De igual modo, resultan convincentes y emocionantes las recreaciones de época con intérpretes profesionales. No así las incómodas, planas y descompensadas adaptaciones de Sexo, mentiras y video y La soberbia del generalísimo Pío Fernández, muy a pesar de la participación de grandes actores en las dos puestas en escena (Elba Escobar, Gustavo Rodríguez y Marialejandra Martín). La primera extiende un chiste grueso, preferible de revisar en papel. Su traslación consume minutos a base de imposturas, tics y situaciones de sketch de programa cómico de baja estofa. Bastaba con un inserto de la motosierra.
La segunda chirrea por el arte, aunque se haga evidente la intención de desarmar el dispositivo ruinoso y garajero. Lo salva el unipersonal del protagonista y el texto kafkiano de un arquetipo de la inercia, de la parálisis, de la existencia fundamentada y atascada en la nostalgia por las hazañas conquistadas en el pretérito. Suerte de apelación bretchiana al fantasma de la espera de Godot. Una de las innumerables metáforas del libreto.
Impagables las tomas de archivo, la distribución del found footage durante el desarrollo de los capítulos de la pieza, recuperando la abrumadora capacidad analítica del genio, siempre exento de una pose solemne de académico aburrido, conservador, acartonado.
La estructura del guion seduce a través de una locución introspectiva y envolvente, en un tributo afortunado al tono carismático del homenajeado. Los episodios son hilvanados de forma ajustada. Apenas el epílogo, de puro realismo mágico, fatiga por lo redundante del discurso. La anécdota viene a colación, pero requiere de una buena afeitada. Tampoco parece necesario subrayarla con un efecto de blanco y negro.
Al margen de ciertas decisiones discutibles, Cabrujas en el país del disimulo logra sus principales objetivos de restauración de una memoria opacada y diluida por nuestra república de intereses mezquinos, omisiones, discriminaciones, errores y horrores.
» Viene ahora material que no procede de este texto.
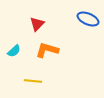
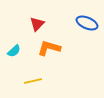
blue ellipse: moved 1 px left, 4 px down
orange L-shape: moved 2 px right, 2 px up
yellow line: rotated 18 degrees counterclockwise
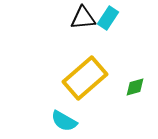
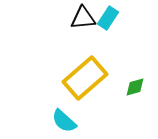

¿Dónde estaría en la actualidad José Ignacio?, se preguntan Antonio Llerandi y Belén Orsini. Responden Ibsen Martínez y Román Chalbaud (por citar a un par de los invitados a declarar). De las diferentes versiones, extraemos conclusiones abiertas y de libre interpretación.
A usted le respetan su derecho de discurrir por su cuenta.
Mérito de las biografías honestas y decorosas.
Estimularnos a pensar en libertad, como Cabrujas, divorciado de los dogmas del comunismo, el clientelismo y la política de lo peor. Más allá de los equívocos de la cuarta y de la quinta.
Hacia delante, resucitando a los auténticos faros y reflectores de nuestro futuro.